Drive on numeracy and literacy fails to improve GCSE results
The Government's drive to raise literacy and numeracy standards in primary schools has failed to make an impact on GCSE results, ministers have been told.
An analysis by Labour's favourite think tank, The Institute for Public Policy Research (IPPR), claims that any increase in performance in national curriculum tests for 11-year-olds has dissipated by the time the youngsters take their GCSEs.
The paper, by Peter Robinson, senior economist at the IPPR, says that, while there was a major improvement in literacy scores between 1995 and 2000 among 11-year-olds, the rise in GCSE performance was only what would have been predicted as a result of long-term trends.
Figures show that the number of 11-year-olds reaching the required standard in English went up from only three in five to 76 per cent in that period. Over the same time span, the percentage of youngsters obtaining five top grade A* to C- grade passes rose by just four per cent.

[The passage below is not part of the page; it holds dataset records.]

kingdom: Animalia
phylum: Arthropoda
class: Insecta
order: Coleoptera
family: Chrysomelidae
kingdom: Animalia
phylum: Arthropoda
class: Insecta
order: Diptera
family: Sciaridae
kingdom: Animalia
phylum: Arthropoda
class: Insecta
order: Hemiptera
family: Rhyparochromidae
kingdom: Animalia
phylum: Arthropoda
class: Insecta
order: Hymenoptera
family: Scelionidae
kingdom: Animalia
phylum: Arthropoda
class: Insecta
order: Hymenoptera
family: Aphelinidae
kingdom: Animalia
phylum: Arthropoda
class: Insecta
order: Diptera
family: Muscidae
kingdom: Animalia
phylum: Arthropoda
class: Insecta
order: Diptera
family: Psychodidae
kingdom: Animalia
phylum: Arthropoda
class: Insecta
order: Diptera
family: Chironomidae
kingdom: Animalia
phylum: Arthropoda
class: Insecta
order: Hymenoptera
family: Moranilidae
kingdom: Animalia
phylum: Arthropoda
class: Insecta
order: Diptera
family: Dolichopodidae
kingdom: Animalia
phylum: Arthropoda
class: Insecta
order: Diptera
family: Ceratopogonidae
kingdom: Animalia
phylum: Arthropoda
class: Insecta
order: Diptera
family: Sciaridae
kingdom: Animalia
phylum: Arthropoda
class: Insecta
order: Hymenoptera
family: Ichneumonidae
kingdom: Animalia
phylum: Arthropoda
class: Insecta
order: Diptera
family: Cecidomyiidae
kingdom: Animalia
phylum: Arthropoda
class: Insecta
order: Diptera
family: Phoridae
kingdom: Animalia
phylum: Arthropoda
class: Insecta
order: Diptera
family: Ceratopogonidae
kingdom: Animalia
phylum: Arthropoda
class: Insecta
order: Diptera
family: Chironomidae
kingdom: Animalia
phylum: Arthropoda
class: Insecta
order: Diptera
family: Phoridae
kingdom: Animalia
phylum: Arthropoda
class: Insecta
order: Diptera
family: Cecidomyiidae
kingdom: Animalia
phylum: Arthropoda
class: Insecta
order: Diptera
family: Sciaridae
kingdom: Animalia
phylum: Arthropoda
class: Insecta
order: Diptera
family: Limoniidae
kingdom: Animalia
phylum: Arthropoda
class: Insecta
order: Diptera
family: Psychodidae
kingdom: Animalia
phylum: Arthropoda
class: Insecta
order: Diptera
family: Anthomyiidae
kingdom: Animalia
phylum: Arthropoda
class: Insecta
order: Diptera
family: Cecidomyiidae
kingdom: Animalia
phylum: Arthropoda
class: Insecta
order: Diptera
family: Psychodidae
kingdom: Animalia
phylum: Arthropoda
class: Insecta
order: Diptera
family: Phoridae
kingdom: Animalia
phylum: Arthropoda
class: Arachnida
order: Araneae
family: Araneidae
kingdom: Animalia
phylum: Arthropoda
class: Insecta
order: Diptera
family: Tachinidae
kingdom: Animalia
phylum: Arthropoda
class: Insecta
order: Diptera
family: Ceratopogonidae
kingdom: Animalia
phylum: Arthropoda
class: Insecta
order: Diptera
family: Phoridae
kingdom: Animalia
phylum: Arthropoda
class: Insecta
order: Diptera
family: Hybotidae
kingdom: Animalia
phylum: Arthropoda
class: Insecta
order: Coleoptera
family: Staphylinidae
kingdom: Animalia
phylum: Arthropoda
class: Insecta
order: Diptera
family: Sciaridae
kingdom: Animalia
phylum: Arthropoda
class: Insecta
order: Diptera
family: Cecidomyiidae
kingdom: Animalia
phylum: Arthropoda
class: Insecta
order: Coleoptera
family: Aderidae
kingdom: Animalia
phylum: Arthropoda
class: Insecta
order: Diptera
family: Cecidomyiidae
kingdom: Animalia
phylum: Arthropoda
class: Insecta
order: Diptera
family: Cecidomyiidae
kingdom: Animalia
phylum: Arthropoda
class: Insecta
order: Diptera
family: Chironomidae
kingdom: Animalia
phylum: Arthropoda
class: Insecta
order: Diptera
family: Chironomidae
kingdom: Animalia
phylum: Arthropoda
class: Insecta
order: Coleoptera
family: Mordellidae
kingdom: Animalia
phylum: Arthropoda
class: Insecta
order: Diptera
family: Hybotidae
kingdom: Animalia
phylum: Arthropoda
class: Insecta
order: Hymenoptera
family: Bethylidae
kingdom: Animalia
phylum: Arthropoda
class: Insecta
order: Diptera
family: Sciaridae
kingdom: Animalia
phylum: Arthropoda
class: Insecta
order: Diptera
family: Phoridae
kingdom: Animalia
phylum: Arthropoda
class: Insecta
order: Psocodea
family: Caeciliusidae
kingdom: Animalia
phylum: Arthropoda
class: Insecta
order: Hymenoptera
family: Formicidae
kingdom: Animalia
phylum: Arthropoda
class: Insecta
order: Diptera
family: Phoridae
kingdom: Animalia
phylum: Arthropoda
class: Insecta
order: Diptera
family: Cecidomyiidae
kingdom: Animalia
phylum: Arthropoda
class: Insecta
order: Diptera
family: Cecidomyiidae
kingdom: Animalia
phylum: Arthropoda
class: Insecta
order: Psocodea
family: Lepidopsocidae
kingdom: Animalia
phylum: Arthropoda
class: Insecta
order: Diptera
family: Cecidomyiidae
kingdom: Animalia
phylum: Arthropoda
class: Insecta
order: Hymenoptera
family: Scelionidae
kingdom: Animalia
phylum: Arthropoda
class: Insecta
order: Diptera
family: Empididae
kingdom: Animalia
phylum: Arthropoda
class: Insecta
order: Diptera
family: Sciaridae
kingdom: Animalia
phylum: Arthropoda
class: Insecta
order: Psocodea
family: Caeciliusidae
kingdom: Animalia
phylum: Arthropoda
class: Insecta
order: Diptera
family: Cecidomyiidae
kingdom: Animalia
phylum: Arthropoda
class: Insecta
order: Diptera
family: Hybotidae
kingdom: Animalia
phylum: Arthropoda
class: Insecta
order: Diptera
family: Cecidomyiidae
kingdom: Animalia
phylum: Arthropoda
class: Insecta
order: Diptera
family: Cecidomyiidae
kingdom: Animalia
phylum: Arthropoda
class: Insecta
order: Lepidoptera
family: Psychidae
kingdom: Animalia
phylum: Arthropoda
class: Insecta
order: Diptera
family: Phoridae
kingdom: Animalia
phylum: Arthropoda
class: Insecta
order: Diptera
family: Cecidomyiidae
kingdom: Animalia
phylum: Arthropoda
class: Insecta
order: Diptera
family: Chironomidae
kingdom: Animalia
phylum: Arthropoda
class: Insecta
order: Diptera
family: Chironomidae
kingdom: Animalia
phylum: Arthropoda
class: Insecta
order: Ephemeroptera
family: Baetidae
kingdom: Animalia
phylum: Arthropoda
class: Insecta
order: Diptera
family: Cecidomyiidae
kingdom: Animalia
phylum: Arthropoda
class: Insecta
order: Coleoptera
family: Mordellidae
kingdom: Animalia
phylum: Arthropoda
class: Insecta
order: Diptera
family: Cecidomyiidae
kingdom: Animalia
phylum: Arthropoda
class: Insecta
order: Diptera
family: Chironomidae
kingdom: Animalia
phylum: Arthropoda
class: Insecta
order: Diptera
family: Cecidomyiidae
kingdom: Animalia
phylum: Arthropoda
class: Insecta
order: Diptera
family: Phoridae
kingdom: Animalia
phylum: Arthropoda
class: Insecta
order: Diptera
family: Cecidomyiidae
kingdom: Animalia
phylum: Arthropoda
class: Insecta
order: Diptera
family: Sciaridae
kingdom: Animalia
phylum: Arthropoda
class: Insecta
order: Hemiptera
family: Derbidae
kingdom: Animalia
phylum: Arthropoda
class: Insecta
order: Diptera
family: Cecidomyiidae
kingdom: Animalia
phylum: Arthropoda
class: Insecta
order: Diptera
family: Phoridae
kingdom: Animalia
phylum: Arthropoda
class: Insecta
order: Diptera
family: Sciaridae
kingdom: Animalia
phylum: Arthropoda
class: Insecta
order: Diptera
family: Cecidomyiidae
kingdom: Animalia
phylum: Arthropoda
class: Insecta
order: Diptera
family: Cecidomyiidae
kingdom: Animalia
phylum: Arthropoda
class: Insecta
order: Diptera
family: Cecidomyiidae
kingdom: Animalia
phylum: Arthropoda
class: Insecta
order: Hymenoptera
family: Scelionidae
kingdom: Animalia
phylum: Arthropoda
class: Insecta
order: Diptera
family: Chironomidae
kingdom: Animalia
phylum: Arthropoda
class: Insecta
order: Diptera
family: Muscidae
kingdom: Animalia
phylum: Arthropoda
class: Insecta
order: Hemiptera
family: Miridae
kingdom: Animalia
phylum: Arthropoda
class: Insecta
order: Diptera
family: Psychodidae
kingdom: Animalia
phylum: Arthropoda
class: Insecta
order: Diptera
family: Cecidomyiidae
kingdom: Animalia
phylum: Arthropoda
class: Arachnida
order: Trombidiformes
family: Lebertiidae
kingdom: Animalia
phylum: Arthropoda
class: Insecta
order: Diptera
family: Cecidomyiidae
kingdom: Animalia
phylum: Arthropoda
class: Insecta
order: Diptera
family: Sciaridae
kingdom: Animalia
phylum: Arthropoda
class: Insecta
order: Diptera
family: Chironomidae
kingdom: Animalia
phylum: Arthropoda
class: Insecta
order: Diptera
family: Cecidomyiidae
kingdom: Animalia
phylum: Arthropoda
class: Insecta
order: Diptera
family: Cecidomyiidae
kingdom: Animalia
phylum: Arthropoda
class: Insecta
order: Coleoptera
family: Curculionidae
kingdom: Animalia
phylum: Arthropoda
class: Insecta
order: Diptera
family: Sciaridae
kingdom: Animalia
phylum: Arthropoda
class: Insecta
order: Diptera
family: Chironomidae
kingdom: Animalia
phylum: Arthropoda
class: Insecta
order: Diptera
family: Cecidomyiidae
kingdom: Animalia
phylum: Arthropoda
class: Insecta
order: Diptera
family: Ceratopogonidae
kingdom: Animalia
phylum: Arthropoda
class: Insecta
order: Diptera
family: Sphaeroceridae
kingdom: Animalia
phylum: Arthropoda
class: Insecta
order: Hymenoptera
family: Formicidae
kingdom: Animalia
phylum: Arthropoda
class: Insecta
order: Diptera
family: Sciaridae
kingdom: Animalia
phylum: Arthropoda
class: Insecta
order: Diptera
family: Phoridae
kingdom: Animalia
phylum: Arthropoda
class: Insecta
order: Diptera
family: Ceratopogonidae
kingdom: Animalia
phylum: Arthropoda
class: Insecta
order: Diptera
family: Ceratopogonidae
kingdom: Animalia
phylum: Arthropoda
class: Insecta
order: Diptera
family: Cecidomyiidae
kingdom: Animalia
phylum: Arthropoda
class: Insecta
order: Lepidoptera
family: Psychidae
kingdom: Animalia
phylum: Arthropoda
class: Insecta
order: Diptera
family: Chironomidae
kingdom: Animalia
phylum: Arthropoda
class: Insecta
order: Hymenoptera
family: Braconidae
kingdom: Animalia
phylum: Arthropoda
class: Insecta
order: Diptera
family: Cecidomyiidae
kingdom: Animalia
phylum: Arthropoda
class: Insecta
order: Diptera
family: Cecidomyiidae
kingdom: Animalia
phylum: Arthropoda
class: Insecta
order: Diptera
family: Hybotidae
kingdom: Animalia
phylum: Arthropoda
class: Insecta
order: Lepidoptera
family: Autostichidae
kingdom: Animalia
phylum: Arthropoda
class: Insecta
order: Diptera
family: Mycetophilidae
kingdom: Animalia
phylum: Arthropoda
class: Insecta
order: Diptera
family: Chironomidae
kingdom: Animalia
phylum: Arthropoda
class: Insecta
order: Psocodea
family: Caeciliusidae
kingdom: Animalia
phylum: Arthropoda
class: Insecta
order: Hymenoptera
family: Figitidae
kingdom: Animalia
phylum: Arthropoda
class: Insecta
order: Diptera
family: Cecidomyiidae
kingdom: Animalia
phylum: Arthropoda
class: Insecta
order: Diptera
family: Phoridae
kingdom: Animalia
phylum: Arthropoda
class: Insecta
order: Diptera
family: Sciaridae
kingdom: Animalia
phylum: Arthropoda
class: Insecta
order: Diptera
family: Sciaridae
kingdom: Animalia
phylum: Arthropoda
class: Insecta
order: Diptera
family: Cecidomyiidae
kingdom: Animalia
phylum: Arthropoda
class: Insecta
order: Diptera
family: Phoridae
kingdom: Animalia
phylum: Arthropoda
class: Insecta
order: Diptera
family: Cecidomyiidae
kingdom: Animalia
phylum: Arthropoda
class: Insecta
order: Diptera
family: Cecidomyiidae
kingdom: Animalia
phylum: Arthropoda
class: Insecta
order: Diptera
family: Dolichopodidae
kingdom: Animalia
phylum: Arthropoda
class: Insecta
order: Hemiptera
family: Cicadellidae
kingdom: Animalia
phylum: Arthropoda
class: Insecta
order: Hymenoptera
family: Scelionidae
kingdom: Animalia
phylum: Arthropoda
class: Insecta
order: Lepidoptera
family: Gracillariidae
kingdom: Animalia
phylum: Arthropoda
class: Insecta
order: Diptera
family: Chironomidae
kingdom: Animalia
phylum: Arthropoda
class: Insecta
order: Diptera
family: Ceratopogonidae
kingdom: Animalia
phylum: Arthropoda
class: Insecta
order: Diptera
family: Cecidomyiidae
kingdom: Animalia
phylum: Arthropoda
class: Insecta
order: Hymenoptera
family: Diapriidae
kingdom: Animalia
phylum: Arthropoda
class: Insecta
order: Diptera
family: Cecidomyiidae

Mr Robinson's paper offers two reasons for the lack of progress. "Either the gains at 11 are overstated and/or value added (to the pupils' performance) in secondary schools has fallen," it argues.
It plays down a third possibility - that GCSE exams have become harder to pass.
The findings, delivered to Whitehall officials, government advisers, headteachers and academics at a seminar earlier this month, will cause a major rethink on government policy.
Treasury officials are pressing hard for the Department for Education and Skills to deliver on a target of getting 85 per cent of all 11-year-olds to reach the required standard in maths and English by 2006.
But the IPPR claims there would be no point if the improvement was not carried on to GCSE level.
The findings confirm research carried out by Ofsted, the Government's education standards watchdog, that one in three pupils slides back in maths and English performance during the first year of secondary school.